[TASK DETAILS]: Without changing a character, return the entries, but not the images they hold.

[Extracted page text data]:
★ ★ ★ ★ ★ ★ ★
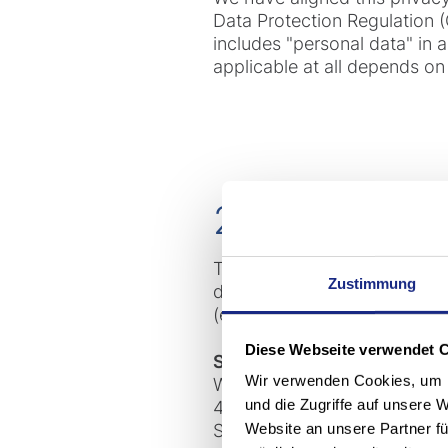
Data Protection Regulation (
includes "personal data" in
applicable at all depends on 
2. Who is res
The following company is the 
Zustimmung
data processing in accordanc
(e.g. in other privacy policie
Diese Webseite verwendet 
Stöcklin Logistik AG
Wir verwenden Cookies, um I
Wahlenstrasse 161
und die Zugriffe auf unsere 
4242 Laufen
Website an unsere Partner fü
Switzerland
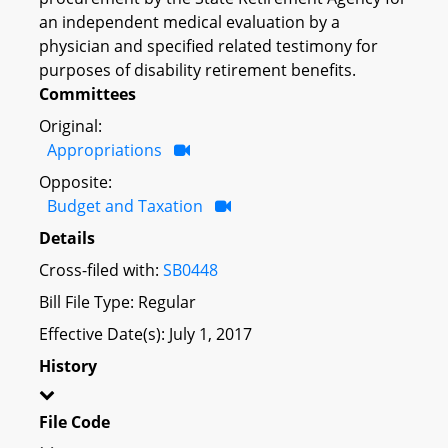
an independent medical evaluation by a
physician and specified related testimony for
purposes of disability retirement benefits.
Committees
Original:
Appropriations
Opposite:
Budget and Taxation
Details
Cross-filed with:
SB0448
Bill File Type: Regular
Effective Date(s): July 1, 2017
History
File Code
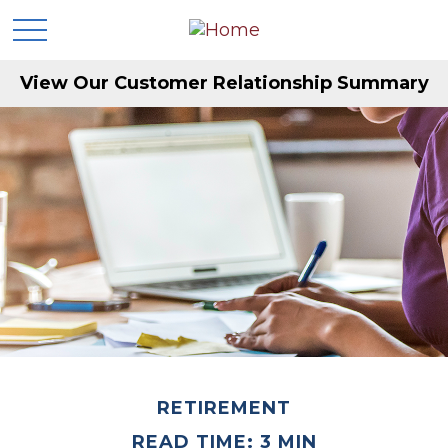
View Our Customer Relationship Summary
RETIREMENT
READ TIME: 3 MIN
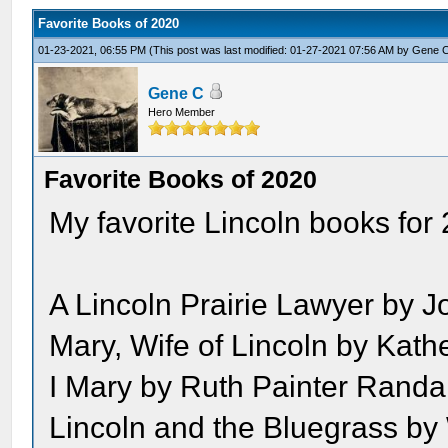
Favorite Books of 2020
01-23-2021, 06:55 PM
(This post was last modified: 01-27-2021 07:56 AM by
Gene 
Gene C
Hero Member
Favorite Books of 2020
My favorite Lincoln books for
A Lincoln Prairie Lawyer by J
Mary, Wife of Lincoln by Kat
I Mary by Ruth Painter Randal
Lincoln and the Bluegrass by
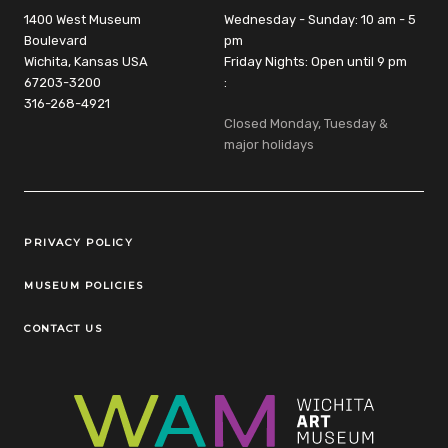
1400 West Museum
Wednesday - Sunday: 10 am - 5
Boulevard
pm
Wichita, Kansas USA
Friday Nights: Open until 9 pm
67203-3200
:
316-268-4921
Closed Monday, Tuesday &
major holidays
Legal Links
PRIVACY POLICY
MUSEUM POLICIES
CONTACT US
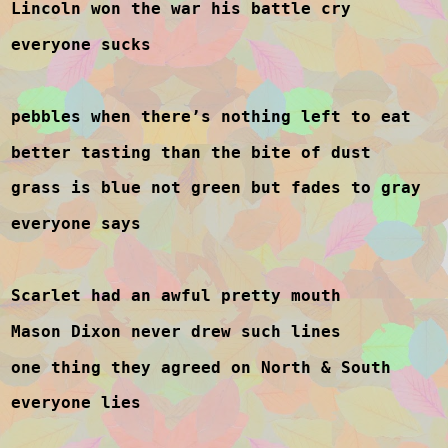
Lincoln won the war his battle cry
everyone sucks
pebbles when there’s nothing left to eat
better tasting than the bite of dust
grass is blue not green but fades to gray
everyone says
Scarlet had an awful pretty mouth
Mason Dixon never drew such lines
one thing they agreed on North & South
everyone lies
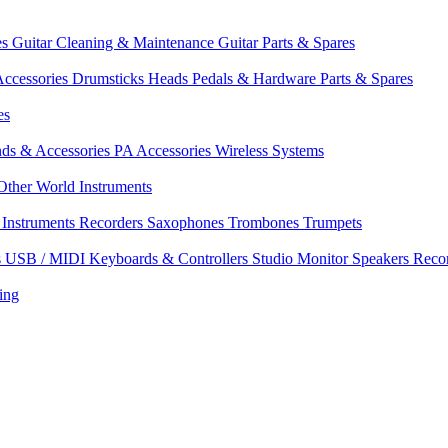
es
Guitar Cleaning & Maintenance
Guitar Parts & Spares
ccessories
Drumsticks
Heads
Pedals & Hardware
Parts & Spares
es
nds & Accessories
PA Accessories
Wireless Systems
Other World Instruments
Instruments
Recorders
Saxophones
Trombones
Trumpets
s
USB / MIDI Keyboards & Controllers
Studio Monitor Speakers
Reco
ing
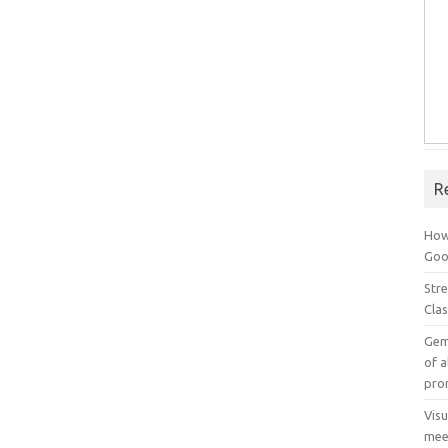
R
How
Goog
Stre
Cla
Gem
of a
pro
Vis
mee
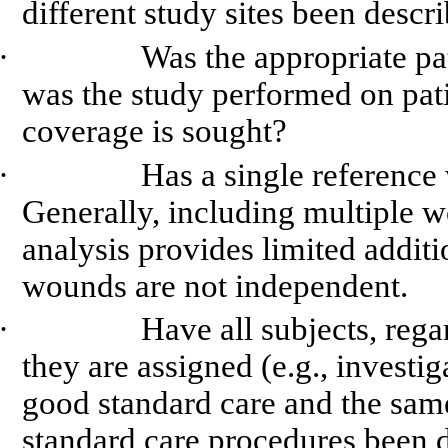
different study sites been descr
·
Was the appropriate pa
was the study performed on pat
coverage is sought?
·
Has a single reference
Generally, including multiple w
analysis provides limited additi
wounds are not independent.
·
Have all subjects, rega
they are assigned (e.g., investig
good standard care and the sam
standard care procedures been d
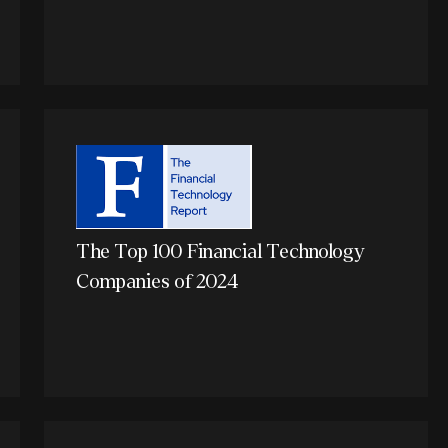
The Top 100 Financial Technology
Companies of 2024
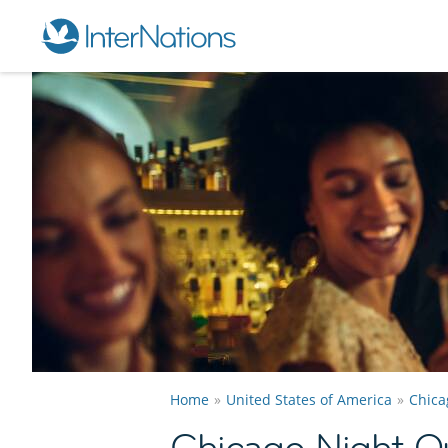
Home
United States of America
Chica
Chicago Night O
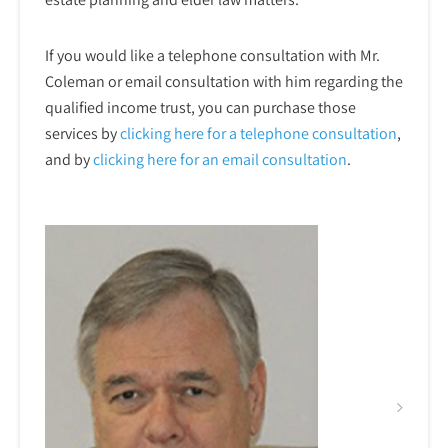
If you would like a telephone consultation with Mr.
Coleman or email consultation with him regarding the
qualified income trust, you can purchase those
services by
clicking here for a telephone
consultation
,
and by
clicking here for an email consultation
.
★ ★ ★ ★ ★ ★ ★
[REPLY]:
Data Protection Regulation (
includes "personal data" in
applicable at all depends on 
2. Who is res
The following company is the 
Zustimmung
data processing in accordanc
(e.g. in other privacy policie
Diese Webseite verwendet 
Stöcklin Logistik AG
Wir verwenden Cookies, um I
Wahlenstrasse 161
und die Zugriffe auf unsere 
4242 Laufen
Website an unsere Partner fü
Switzerland
an independent medical evaluation by a
physician and specified related testimony for
purposes of disability retirement benefits.
Committees
Original:
Appropriations
Opposite:
Budget and Taxation
Details
Cross-filed with:
SB0448
Bill File Type: Regular
Effective Date(s): July 1, 2017
History
File Code
View Our Customer Relationship Summary
RETIREMENT
READ TIME: 3 MIN
Favorite Books of 2020
01-23-2021, 06:55 PM
(This post was last modified: 01-27-2021 07:56 AM by
Gene 
Gene C
Hero Member
Favorite Books of 2020
My favorite Lincoln books for
A Lincoln Prairie Lawyer by J
Mary, Wife of Lincoln by Kat
I Mary by Ruth Painter Randal
Lincoln and the Bluegrass by
1400 West Museum
Wednesday - Sunday: 10 am - 5
Boulevard
pm
Wichita, Kansas USA
Friday Nights: Open until 9 pm
67203-3200
:
316-268-4921
Closed Monday, Tuesday &
major holidays
Legal Links
PRIVACY POLICY
MUSEUM POLICIES
CONTACT US
Lincoln won the war his battle cry
everyone sucks
pebbles when there’s nothing left to eat
better tasting than the bite of dust
grass is blue not green but fades to gray
everyone says
Scarlet had an awful pretty mouth
Mason Dixon never drew such lines
one thing they agreed on North & South
everyone lies
es
Guitar Cleaning & Maintenance
Guitar Parts & Spares
ccessories
Drumsticks
Heads
Pedals & Hardware
Parts & Spares
es
nds & Accessories
PA Accessories
Wireless Systems
Other World Instruments
Instruments
Recorders
Saxophones
Trombones
Trumpets
s
USB / MIDI Keyboards & Controllers
Studio Monitor Speakers
Reco
ing
R
How
Goog
Stre
Cla
Gem
of a
pro
Vis
mee
different study sites been descr
·
Was the appropriate pa
was the study performed on pat
coverage is sought?
·
Has a single reference
Generally, including multiple w
analysis provides limited additi
wounds are not independent.
·
Have all subjects, rega
they are assigned (e.g., investig
good standard care and the sam
standard care procedures been d
The Top 100 Financial Technology
Companies of 2024
Home
United States of America
Chica
Chicago Night O
If you would like a telephone consultation with Mr.
Coleman or email consultation with him regarding the
qualified income trust, you can purchase those
services by
clicking here for a telephone
consultation
,
and by
clicking here for an email consultation
.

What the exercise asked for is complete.